WHAT THE EXERCISE ASKS: Rewrite every line of the material below as a numbered list, skipping any blank lines. Leave the pictures out of your answer.

start EXERCISE INPUTS

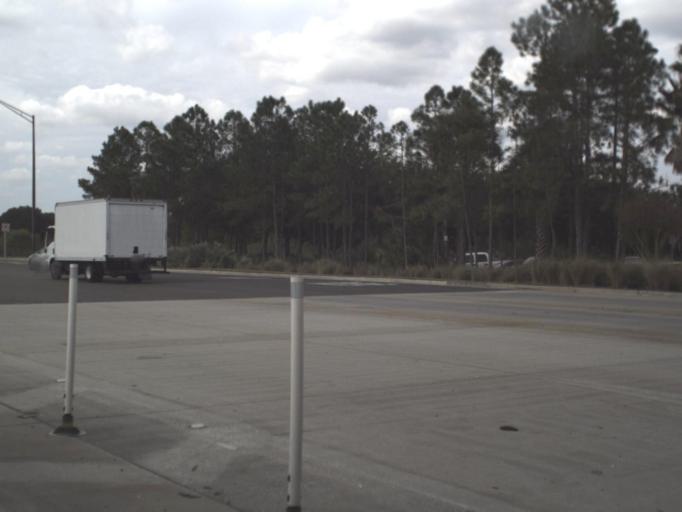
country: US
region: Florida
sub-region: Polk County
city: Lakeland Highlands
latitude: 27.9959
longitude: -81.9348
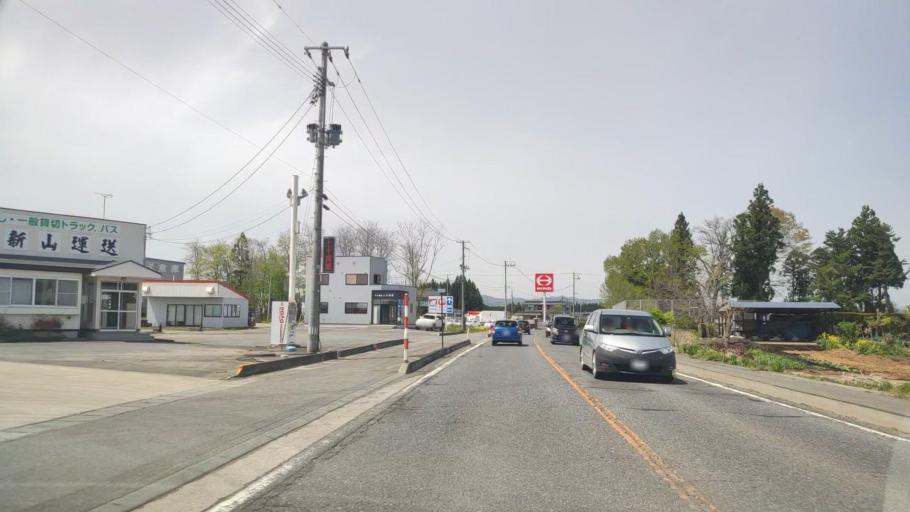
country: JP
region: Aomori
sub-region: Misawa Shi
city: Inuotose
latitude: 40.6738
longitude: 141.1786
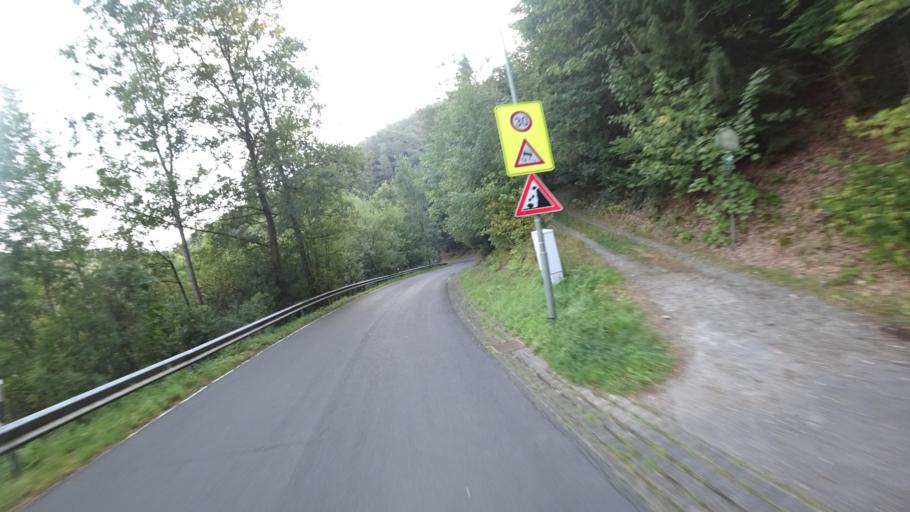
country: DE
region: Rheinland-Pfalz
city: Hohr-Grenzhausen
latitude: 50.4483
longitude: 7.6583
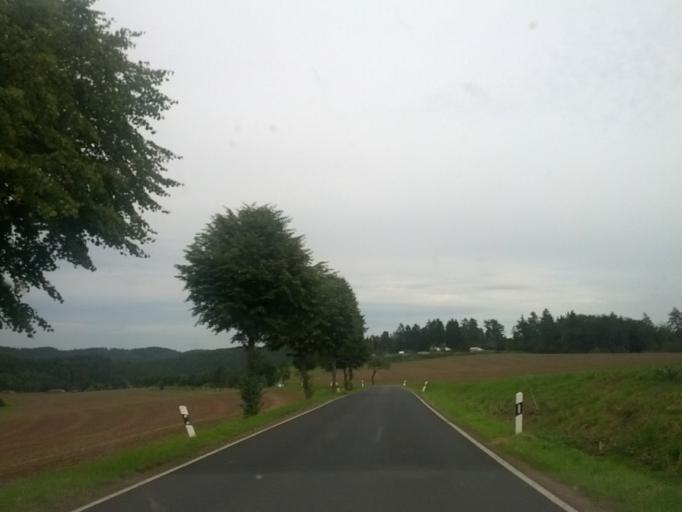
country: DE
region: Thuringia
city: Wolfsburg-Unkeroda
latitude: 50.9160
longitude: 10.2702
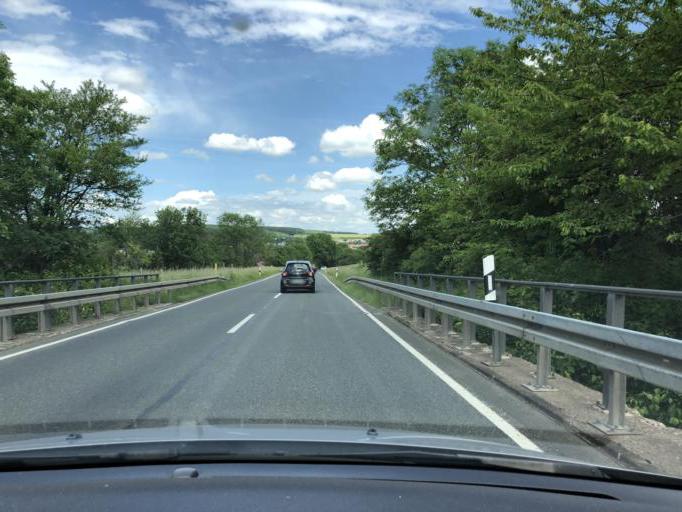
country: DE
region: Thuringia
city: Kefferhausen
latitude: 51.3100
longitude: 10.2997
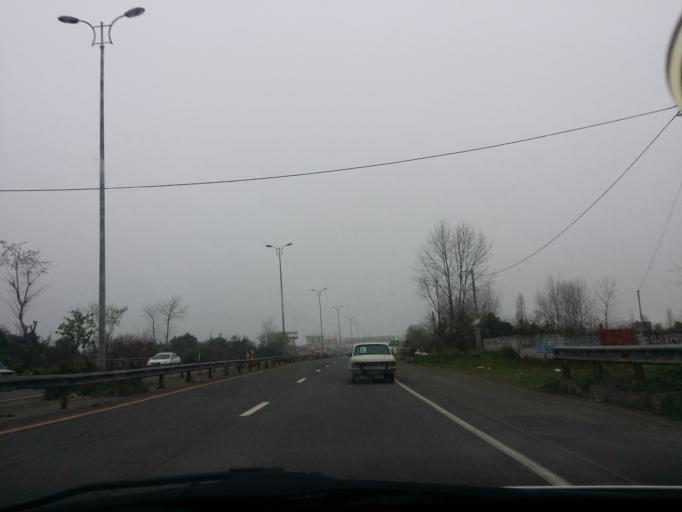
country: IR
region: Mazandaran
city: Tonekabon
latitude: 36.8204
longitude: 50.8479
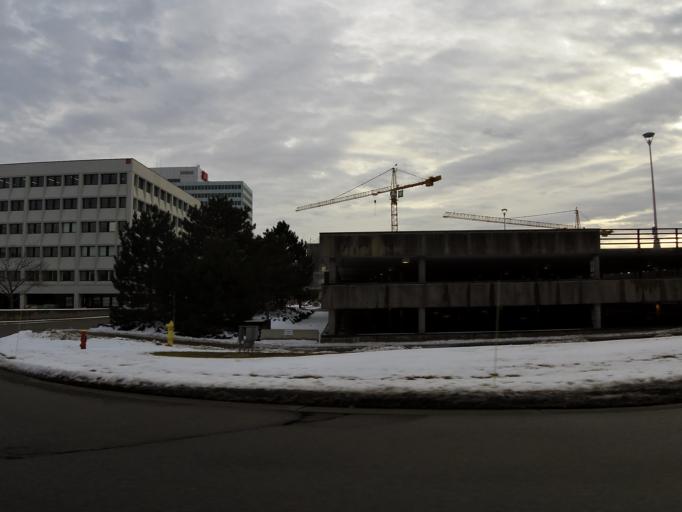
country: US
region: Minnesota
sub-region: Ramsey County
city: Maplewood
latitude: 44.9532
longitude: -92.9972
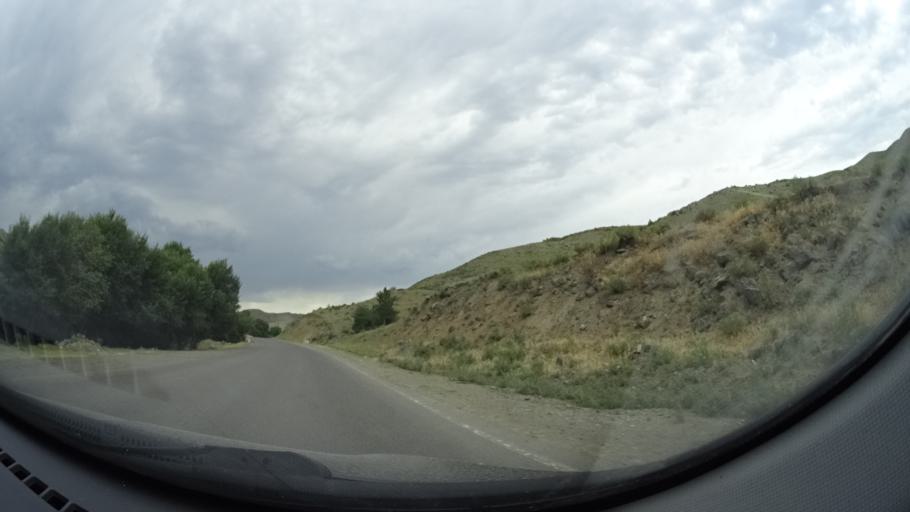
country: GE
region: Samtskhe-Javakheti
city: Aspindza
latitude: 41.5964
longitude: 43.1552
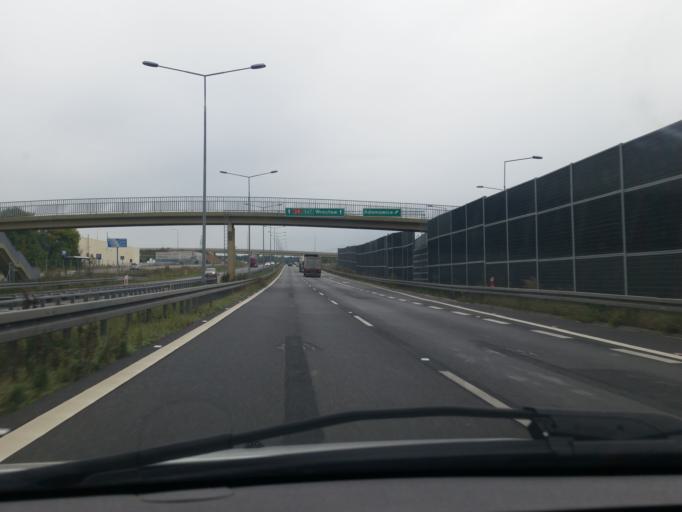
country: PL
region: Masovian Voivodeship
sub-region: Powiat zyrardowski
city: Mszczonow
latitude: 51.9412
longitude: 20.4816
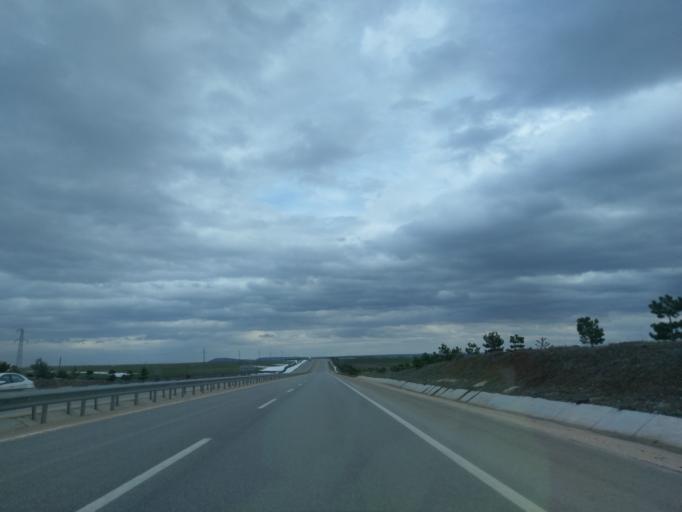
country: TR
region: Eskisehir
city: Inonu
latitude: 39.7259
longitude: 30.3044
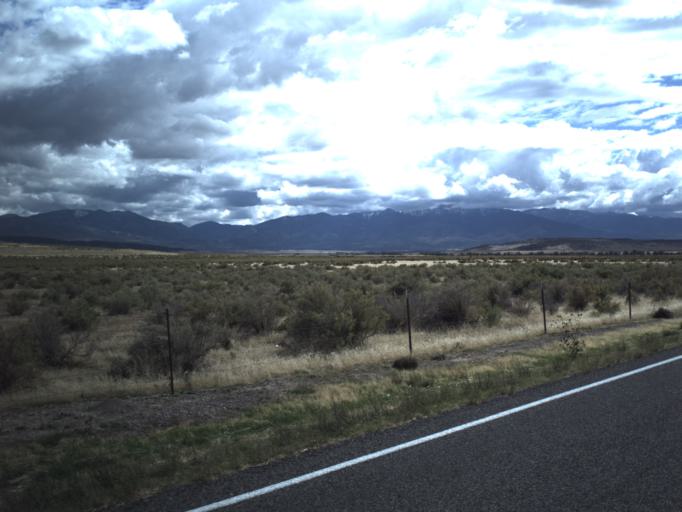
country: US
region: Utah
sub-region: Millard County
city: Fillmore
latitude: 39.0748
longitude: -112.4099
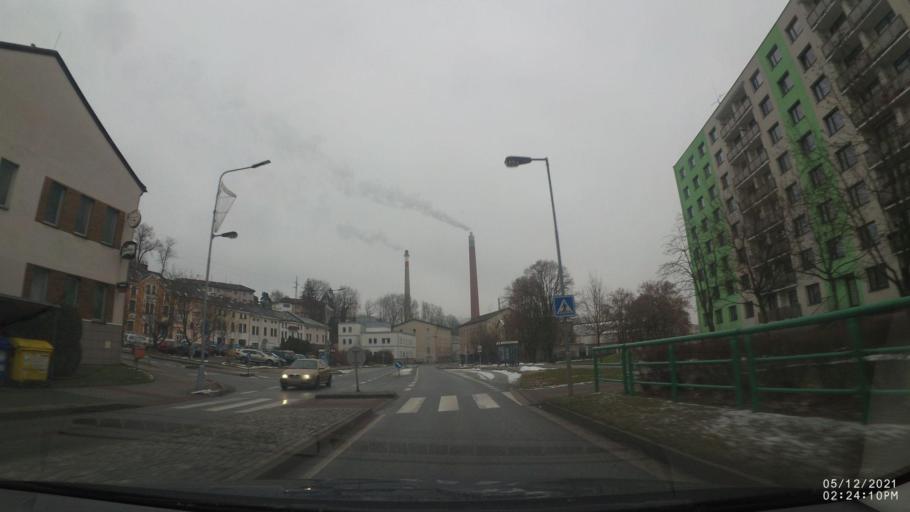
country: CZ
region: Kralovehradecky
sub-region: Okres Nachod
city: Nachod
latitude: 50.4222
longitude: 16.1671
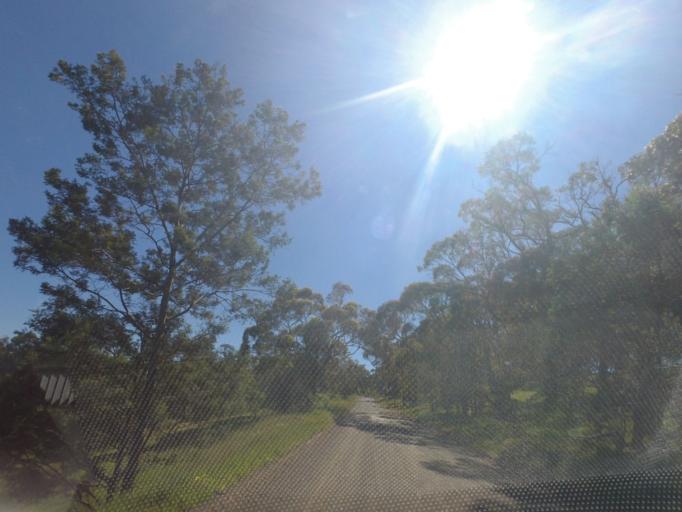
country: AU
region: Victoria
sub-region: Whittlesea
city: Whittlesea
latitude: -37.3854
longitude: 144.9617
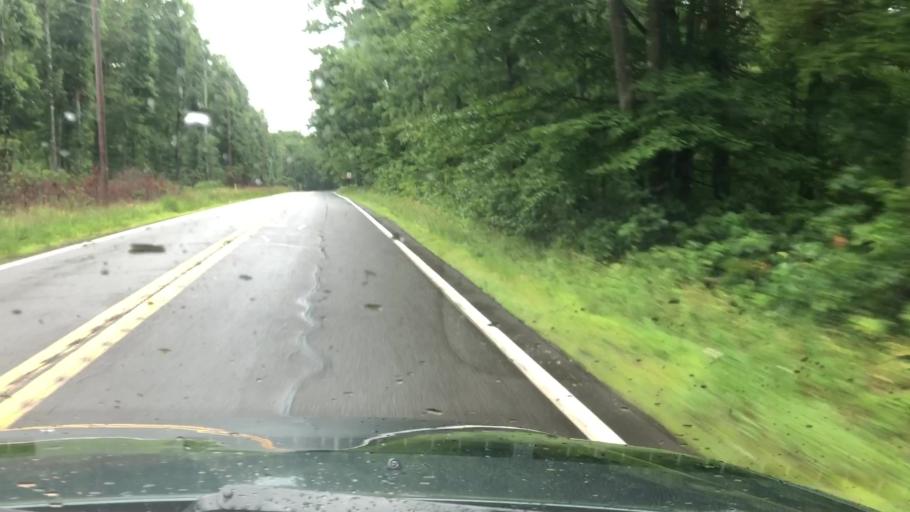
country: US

end EXERCISE INPUTS

THE RESULT:
1. country: US
2. region: Florida
3. sub-region: Polk County
4. city: Lakeland Highlands
5. latitude: 27.9959
6. longitude: -81.9348
7. country: JP
8. region: Aomori
9. sub-region: Misawa Shi
10. city: Inuotose
11. latitude: 40.6738
12. longitude: 141.1786
13. country: DE
14. region: Rheinland-Pfalz
15. city: Hohr-Grenzhausen
16. latitude: 50.4483
17. longitude: 7.6583
18. country: DE
19. region: Thuringia
20. city: Wolfsburg-Unkeroda
21. latitude: 50.9160
22. longitude: 10.2702
23. country: DE
24. region: Thuringia
25. city: Kefferhausen
26. latitude: 51.3100
27. longitude: 10.2997
28. country: IR
29. region: Mazandaran
30. city: Tonekabon
31. latitude: 36.8204
32. longitude: 50.8479
33. country: US
34. region: Minnesota
35. sub-region: Ramsey County
36. city: Maplewood
37. latitude: 44.9532
38. longitude: -92.9972
39. country: GE
40. region: Samtskhe-Javakheti
41. city: Aspindza
42. latitude: 41.5964
43. longitude: 43.1552
44. country: PL
45. region: Masovian Voivodeship
46. sub-region: Powiat zyrardowski
47. city: Mszczonow
48. latitude: 51.9412
49. longitude: 20.4816
50. country: TR
51. region: Eskisehir
52. city: Inonu
53. latitude: 39.7259
54. longitude: 30.3044
55. country: US
56. region: Utah
57. sub-region: Millard County
58. city: Fillmore
59. latitude: 39.0748
60. longitude: -112.4099
61. country: CZ
62. region: Kralovehradecky
63. sub-region: Okres Nachod
64. city: Nachod
65. latitude: 50.4222
66. longitude: 16.1671
67. country: AU
68. region: Victoria
69. sub-region: Whittlesea
70. city: Whittlesea
71. latitude: -37.3854
72. longitude: 144.9617
73. country: US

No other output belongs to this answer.